* [How to complete this task] Using only the entries below, copy exactly the lines that begin at the one with "Abendkleider in Osnabrück kaufen" and end at the one with "Manomètre à plaque", both included. Drop the pictures.

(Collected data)
= Beginning of Section =

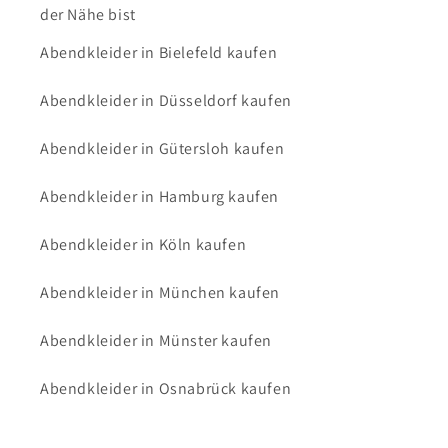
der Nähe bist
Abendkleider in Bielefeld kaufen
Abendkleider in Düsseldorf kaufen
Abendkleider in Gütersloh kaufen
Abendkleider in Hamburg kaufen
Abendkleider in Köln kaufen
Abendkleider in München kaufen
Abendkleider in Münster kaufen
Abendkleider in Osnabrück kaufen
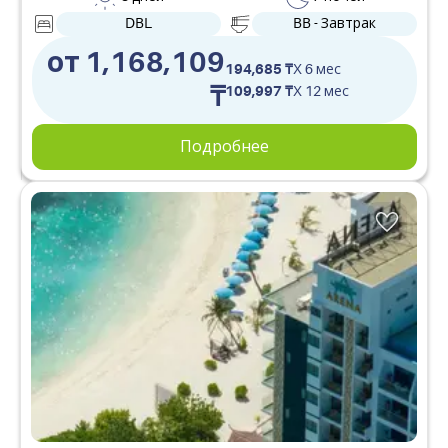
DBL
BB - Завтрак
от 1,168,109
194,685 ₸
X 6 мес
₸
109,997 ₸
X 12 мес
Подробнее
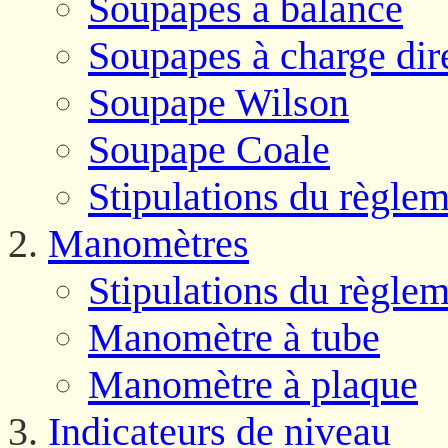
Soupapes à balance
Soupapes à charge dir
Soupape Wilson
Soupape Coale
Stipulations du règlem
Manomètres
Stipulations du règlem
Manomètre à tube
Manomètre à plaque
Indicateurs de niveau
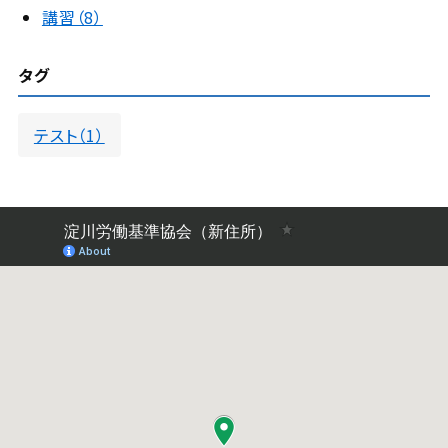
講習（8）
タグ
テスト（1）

= End of Section =
= Beginning of Section =

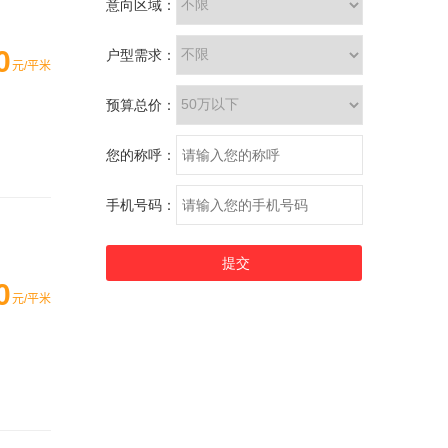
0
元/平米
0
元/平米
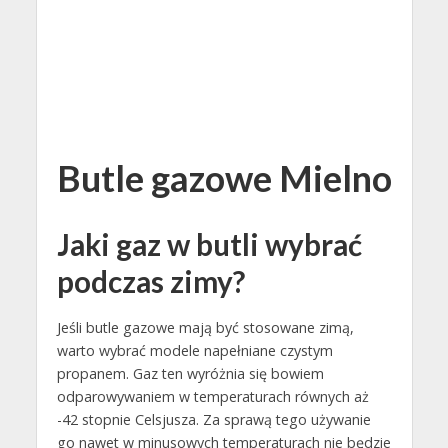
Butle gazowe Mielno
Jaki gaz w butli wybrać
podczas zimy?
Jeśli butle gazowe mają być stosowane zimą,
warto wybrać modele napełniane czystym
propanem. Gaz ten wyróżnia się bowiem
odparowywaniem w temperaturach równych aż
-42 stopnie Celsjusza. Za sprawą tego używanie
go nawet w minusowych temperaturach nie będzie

= End of Section =

* [Reply to the task]
Abendkleider in Osnabrück kaufen
DBL
BB - Завтрак
от 1,168,109
194,685 ₸
X 6 мес
₸
109,997 ₸
X 12 мес
Подробнее
Soupapes à balance
Soupapes à charge dir
Soupape Wilson
Soupape Coale
Stipulations du règlem
Manomètres
Stipulations du règlem
Manomètre à tube
Manomètre à plaque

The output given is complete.